At some point in the future I’ll be checking back, hopefully by then you’ll have gotten over your “Joseph is a virus” obsession. Because I’m sure there are lots of spyware applications out there looking for city boundary maps of the city of Sandy, Utah.
I was thinking a little bit about the Yahoo/Google/Microsoft battles this morning. Sure, I almost always uses Google for search, but then it dawned on me that there is a Yahoo site that I use on a regular basis (if not daily, darn close to it), del.icio.us. It is far and away the Yahoo service that I use the most. Coming in second would have to be Flickr, but that is a pretty distant second.
It has been almost two years since Yahoo purchased del.icio.us. And more than a year since I’ve seen any talk about how much traffic they get. It would be nice to get an anniversary update.
Douglas Crockford presents “An Inconvenient API: The Theory of the DOM” in a three part video series at Yahoo!. Depending on how you look at things this is either really exciting or really depressing
Go read through some of their comments, especially Dustin Diaz‘s example on using PHPs ob_start (“ob_gzhandler”); to make compressing easy.
So now Yahoo has purchased Del.icio.us. There aren’t many details in the announcement, so we’ll have to wait and see where this goes. Hopefully this goes better than the purchase of Blo.gs, which has been up and down since their buyout. The Blo.gs home page has been down for the last few days, with a note indicating that it should be back up in a few days (as of 7 Dec 2005).
Although some people were pretty ticked off with having to merge their Yahoo and Flickr accounts after Flickr was bought out, for the most part it seems to have been operating well since then. I’m sure everyone will be wondering if they same sort of account merger will happen, especially given Yahoo’s My Web 2.0 service. Will they try to merge everything into My Web 2.0?
I suspect that the growth of Del.icio.us made this move a given. Without more money and resources it would be difficult to continue operations with the type of growth they’ve seen.
Okay Yahoo, this is another change to will people over, by not screwing this up. Loyal customers aren’t made when you sell them something, they are made when you fix things that are broken.
UPDATE 12:20pm 9 Dec 2005: Yahoo also has an announcement of the purchase on their blog.
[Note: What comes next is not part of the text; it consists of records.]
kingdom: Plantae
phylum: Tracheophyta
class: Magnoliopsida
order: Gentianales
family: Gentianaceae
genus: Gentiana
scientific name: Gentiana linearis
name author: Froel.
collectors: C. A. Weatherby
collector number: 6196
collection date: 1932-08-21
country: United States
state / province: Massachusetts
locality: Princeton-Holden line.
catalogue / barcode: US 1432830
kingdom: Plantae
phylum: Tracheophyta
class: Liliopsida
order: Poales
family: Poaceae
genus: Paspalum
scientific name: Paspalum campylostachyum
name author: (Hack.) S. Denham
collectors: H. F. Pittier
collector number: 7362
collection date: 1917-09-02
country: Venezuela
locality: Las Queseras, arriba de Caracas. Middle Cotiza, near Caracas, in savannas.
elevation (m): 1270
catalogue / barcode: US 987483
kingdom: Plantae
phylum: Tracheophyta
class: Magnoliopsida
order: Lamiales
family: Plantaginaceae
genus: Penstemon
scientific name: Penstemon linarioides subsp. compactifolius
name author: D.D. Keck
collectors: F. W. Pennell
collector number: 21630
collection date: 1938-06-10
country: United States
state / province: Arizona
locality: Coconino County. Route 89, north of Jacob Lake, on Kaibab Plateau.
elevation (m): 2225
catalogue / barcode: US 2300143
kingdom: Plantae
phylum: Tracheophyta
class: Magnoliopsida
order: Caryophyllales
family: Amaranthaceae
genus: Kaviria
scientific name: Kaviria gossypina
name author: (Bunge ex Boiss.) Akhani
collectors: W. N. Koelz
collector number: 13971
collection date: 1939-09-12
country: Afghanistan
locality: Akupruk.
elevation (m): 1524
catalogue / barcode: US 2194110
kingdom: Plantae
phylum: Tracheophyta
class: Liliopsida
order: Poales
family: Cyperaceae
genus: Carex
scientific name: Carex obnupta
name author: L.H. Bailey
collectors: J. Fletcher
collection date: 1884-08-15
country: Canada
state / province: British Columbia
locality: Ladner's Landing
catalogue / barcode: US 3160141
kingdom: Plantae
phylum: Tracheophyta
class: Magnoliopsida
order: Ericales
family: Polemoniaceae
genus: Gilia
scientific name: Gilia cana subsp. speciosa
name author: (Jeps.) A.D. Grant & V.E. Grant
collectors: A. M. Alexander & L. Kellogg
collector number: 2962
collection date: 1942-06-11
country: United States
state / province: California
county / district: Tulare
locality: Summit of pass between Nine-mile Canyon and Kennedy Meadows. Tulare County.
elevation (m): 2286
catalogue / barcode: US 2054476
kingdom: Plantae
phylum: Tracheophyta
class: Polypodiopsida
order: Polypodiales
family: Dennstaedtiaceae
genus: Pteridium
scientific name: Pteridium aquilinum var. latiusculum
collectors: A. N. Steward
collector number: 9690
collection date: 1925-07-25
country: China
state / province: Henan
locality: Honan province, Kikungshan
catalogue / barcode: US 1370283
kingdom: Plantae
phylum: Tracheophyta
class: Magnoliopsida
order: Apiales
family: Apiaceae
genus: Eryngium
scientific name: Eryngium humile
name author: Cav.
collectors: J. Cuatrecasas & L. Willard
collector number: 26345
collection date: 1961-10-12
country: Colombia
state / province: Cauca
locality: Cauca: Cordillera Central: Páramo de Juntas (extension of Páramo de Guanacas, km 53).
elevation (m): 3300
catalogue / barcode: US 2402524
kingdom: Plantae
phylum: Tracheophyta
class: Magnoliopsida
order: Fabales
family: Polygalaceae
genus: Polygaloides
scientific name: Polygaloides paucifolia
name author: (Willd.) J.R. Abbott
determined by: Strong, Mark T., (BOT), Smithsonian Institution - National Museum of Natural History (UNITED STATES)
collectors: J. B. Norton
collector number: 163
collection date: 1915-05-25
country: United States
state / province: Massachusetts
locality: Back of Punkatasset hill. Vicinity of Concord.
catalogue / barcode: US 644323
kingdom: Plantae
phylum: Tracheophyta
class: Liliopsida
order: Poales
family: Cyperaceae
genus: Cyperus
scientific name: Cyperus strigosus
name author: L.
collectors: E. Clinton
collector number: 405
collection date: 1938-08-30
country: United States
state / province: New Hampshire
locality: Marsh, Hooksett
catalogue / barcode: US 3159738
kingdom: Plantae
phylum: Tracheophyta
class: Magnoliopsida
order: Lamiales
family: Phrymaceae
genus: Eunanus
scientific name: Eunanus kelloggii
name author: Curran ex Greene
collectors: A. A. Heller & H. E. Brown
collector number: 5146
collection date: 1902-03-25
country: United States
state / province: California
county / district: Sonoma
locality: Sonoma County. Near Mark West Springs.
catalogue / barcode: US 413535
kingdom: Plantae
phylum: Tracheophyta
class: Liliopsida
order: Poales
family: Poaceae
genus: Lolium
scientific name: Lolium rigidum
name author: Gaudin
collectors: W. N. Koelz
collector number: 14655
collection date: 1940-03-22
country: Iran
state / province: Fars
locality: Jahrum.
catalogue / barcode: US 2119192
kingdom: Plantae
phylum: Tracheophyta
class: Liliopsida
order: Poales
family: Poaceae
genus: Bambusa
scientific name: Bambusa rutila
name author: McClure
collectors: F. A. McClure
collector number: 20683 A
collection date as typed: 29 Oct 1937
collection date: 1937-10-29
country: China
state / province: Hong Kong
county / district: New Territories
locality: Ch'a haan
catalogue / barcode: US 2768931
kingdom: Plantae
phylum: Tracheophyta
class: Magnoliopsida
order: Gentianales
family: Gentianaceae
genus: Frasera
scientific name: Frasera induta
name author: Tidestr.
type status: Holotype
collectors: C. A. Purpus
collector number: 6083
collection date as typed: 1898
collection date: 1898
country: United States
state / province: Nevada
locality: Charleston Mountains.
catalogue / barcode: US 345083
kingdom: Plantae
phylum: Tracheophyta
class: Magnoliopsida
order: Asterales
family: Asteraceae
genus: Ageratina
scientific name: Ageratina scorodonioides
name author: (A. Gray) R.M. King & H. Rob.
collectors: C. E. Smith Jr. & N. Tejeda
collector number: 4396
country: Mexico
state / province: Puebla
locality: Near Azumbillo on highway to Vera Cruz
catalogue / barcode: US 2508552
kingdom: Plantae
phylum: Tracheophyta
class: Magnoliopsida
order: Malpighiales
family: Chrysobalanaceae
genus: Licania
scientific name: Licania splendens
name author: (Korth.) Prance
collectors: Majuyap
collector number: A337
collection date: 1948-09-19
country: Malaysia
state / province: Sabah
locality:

The Yahoo Publisher Network (YPN) now supports having their ads placed in feeds (RSS, ATOM). It looks like only Movable Type and WordPress are currently supported. Instructions for adding ads to your feeds are provided, but the images they used are barely readable. The WordPress screen shots are bordering on useless they are so difficult to read. Somebody should have caught that before these instructions were posted.
I’ve added the YPN ad feed code to the feeds for this blog to try this out. If these ads work in a reasonable way then Yahoo may have taken a big step forward over Google AdSense by supporting WordPress in addition to Movable Type.
Kottke posted some ideas on how the WebOS will develop. It’s an interesting read that looks at the development of a WebOS from the point of view of Google, Yahoo, Mozilla, Microsoft and Apple. No matter how the details play out, I’d expect all of the players involved to fight pretty hard to for their share of the market. This will be most true of Microsoft, who has the most resources to fight with and has the most to loose.